I was wondering what is the best practice to use a LSTM (or any RNN) together with some convolutional layers using Flux and in general how to unite recurrent networks with other blocks.

Say I have this simple problem where I want to fit an LSTM to some random data:

using Flux

Nt = 100       # time steps
Nin,Nout = 5,3 # input size, output size
Nh = 28        # hidden dim
lstm = Chain(LSTM(Nin,Nh),Dense(Nh,Nout)) # simple lstm

# generate some fake data
X,Y = [randn(Float32,Nin,Nt) for i=1:10],[randn(Float32,Nout,Nt) for i=1:10] 

data = Flux.Data.DataLoader(X, Y, batchsize=2)
# loss uses broadcasting 
loss(x, y) = sum(Flux.Losses.mse.(lstm.(x), y))
ps = Flux.params(lstm)

Flux.train!(loss,ps,data,ADAM())

From what I’ve understand this is the best practice when using sequences, namely you should use use broadcast when plugging in the data to the model. Please let me know if this is not the case.

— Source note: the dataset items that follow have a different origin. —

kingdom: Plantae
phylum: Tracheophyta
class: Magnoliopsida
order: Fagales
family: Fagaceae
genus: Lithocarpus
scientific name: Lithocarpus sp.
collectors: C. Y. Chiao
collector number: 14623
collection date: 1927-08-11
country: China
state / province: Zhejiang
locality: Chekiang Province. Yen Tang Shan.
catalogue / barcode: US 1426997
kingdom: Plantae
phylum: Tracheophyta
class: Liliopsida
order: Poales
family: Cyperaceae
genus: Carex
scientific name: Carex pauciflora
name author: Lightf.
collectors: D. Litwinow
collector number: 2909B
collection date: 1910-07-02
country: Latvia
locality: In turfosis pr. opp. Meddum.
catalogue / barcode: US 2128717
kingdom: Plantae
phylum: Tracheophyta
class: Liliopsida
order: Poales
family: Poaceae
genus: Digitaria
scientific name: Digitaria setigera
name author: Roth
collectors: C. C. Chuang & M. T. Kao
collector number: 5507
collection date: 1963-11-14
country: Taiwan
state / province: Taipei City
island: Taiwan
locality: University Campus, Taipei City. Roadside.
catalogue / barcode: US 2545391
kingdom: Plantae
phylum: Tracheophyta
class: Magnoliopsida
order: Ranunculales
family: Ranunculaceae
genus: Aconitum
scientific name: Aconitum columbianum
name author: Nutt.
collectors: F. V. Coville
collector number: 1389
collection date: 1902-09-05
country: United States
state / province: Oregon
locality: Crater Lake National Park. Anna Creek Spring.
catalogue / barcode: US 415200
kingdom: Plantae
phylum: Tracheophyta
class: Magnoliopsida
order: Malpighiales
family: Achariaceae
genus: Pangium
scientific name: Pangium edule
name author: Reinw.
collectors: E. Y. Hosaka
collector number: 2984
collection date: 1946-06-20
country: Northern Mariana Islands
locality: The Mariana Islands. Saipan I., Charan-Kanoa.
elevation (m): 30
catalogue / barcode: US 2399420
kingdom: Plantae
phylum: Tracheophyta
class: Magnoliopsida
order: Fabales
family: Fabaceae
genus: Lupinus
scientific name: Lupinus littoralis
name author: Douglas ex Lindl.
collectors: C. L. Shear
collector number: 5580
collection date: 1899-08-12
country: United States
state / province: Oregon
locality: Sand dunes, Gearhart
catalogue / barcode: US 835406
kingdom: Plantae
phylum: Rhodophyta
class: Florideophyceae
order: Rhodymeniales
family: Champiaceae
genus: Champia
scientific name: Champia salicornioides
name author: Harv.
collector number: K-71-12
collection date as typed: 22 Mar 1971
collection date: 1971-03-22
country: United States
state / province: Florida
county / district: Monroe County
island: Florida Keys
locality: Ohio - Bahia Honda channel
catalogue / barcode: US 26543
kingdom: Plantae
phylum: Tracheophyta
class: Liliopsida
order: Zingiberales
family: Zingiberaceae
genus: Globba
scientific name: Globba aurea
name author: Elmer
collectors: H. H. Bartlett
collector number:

I want to get a better model and apply some 1d convolution before feeding to the LSTM.
I’ve managed to do it like this:

cnn_lstm = Chain(
                 y -> Flux.unsqueeze(y',3), 
                # Conv needs a tensor where last dim is batch size
                # need to transpose the matrix as well
                 Conv((3,),Nin=>Nh,pad=1),
                 y -> y[:,:]', # remove last dim
                 LSTM(Nh,Nh),
                 Dense(Nh,Nout))
loss(x, y) = sum(Flux.Losses.mse.(cnn.(x), y))
Flux.train!(loss,ps,data,ADAM())

However I’d imagine this can be done in a much better/efficient way?
In particular I suppose feeding Conv with a tensor of size (Nt,Nin,num_batches) is recommended.
However I would then need to reshape it to an array of arrays to feed it to the LSTM?
Plus LSTM do not seem to accept 3d arrays…

Thanks!